Data for processing
::::::::::

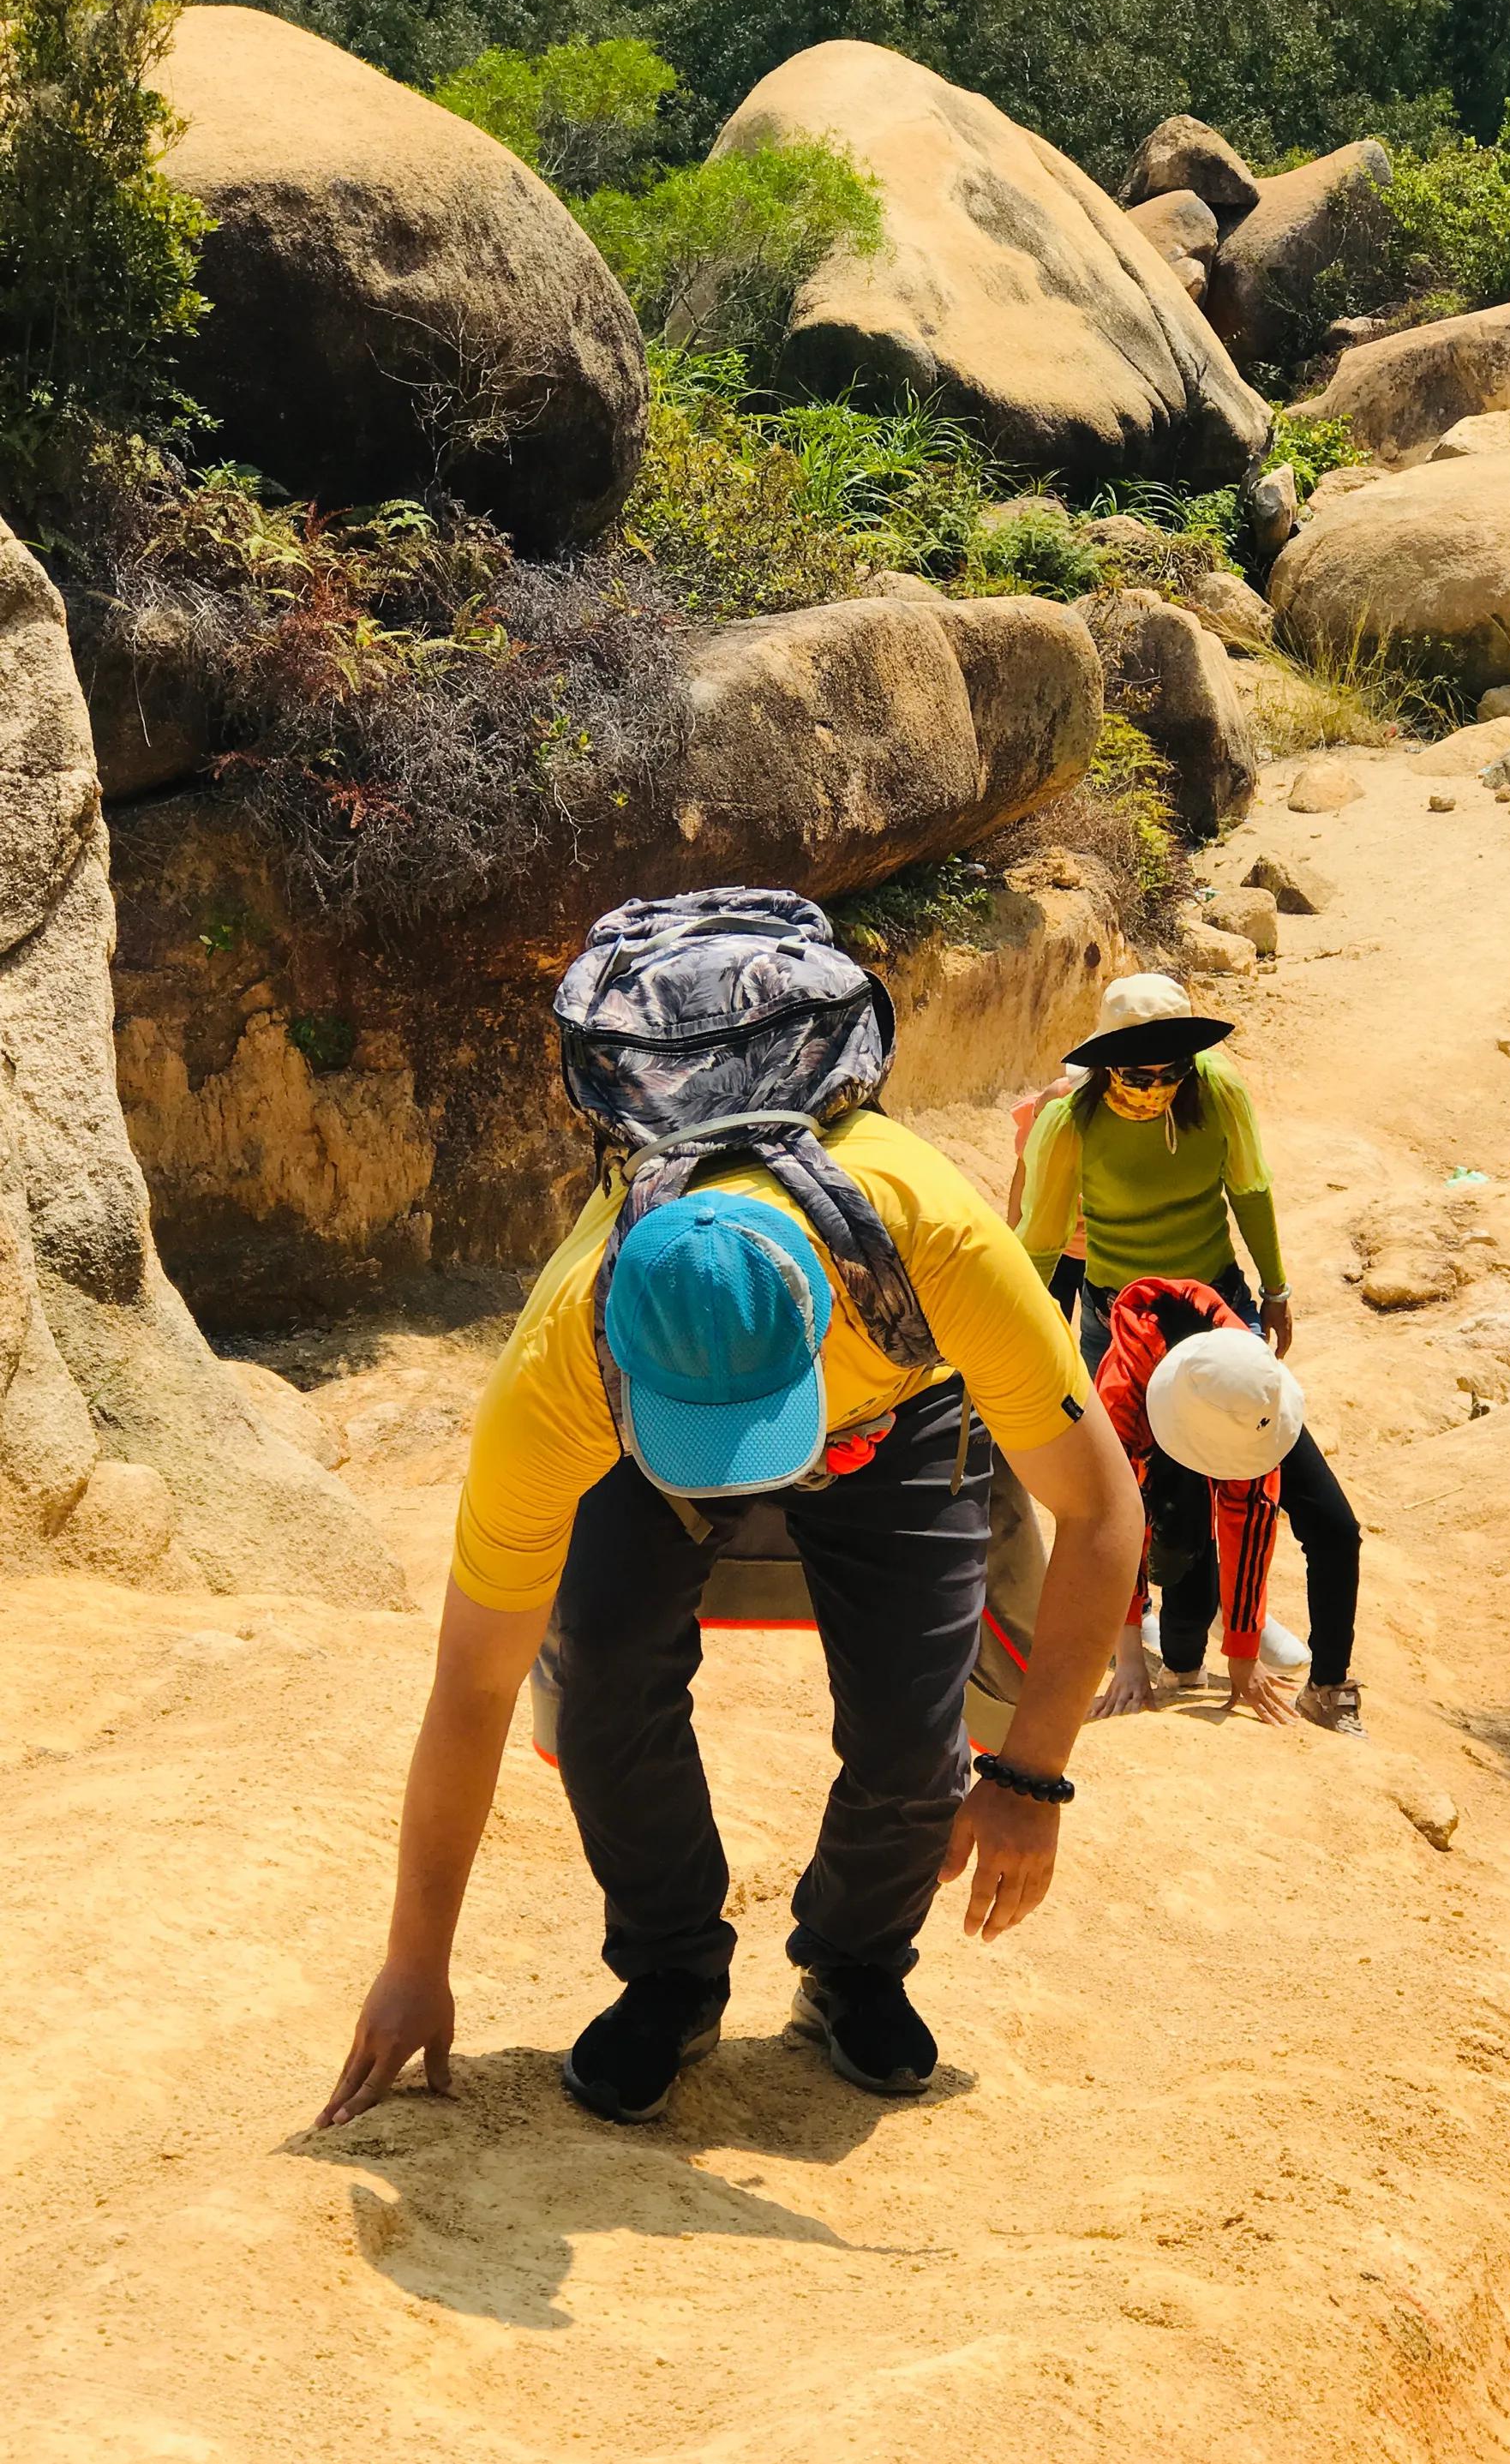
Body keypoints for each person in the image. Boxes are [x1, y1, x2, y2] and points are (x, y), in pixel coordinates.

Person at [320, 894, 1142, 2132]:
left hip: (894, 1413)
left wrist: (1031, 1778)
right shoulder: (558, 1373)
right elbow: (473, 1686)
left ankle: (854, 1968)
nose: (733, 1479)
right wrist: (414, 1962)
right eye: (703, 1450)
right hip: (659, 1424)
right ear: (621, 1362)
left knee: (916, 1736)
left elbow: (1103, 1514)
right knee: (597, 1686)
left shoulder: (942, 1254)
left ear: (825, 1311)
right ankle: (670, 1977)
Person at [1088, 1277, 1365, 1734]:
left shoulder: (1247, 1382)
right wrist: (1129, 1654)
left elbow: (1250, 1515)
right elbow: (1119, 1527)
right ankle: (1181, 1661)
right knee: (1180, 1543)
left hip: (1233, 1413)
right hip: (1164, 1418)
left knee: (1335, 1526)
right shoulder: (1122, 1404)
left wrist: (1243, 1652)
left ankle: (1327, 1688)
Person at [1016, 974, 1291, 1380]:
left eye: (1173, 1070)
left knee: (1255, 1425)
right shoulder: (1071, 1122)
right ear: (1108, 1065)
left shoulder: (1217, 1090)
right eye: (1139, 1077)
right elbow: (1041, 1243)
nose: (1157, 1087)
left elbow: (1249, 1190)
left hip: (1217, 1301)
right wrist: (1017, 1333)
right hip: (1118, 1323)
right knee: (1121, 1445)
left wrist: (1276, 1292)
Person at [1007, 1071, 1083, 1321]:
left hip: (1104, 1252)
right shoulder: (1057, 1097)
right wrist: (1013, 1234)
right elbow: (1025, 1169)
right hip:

::::::::::

What the task requires
Apart from the pictures, the whole listing should be reproduced exactly.

Task solution
Body keypoints for each person in the image. Boxes are [x1, y1, x2, y2] and points are (x, y), in pixel coordinates.

Person at [320, 894, 1142, 2132]:
left hip: (894, 1413)
left wrist: (1031, 1778)
right shoulder: (558, 1373)
right elbow: (473, 1686)
left ankle: (854, 1968)
nose: (733, 1479)
right wrist: (414, 1962)
right eye: (703, 1450)
right hip: (659, 1424)
right ear: (621, 1362)
left knee: (916, 1736)
left elbow: (1103, 1514)
right knee: (597, 1686)
left shoulder: (942, 1254)
left ear: (825, 1311)
right ankle: (670, 1977)
Person at [1088, 1277, 1365, 1734]:
left shoulder: (1247, 1382)
right wrist: (1129, 1654)
left elbow: (1250, 1515)
right elbow: (1119, 1527)
right ankle: (1181, 1661)
right knee: (1180, 1543)
left hip: (1233, 1413)
right hip: (1164, 1418)
left knee: (1335, 1526)
right shoulder: (1122, 1404)
left wrist: (1243, 1652)
left ankle: (1327, 1688)
Person at [1016, 974, 1291, 1380]:
left eye: (1173, 1070)
left knee: (1255, 1425)
right shoulder: (1071, 1122)
right ear: (1108, 1065)
left shoulder: (1217, 1090)
right eye: (1139, 1077)
right elbow: (1041, 1243)
nose: (1157, 1087)
left elbow: (1249, 1190)
left hip: (1217, 1301)
right wrist: (1017, 1333)
right hip: (1118, 1323)
right knee: (1121, 1445)
left wrist: (1276, 1292)
Person at [1007, 1071, 1083, 1321]:
left hip: (1104, 1252)
right shoulder: (1057, 1097)
right wrist: (1013, 1234)
right elbow: (1025, 1169)
right hip:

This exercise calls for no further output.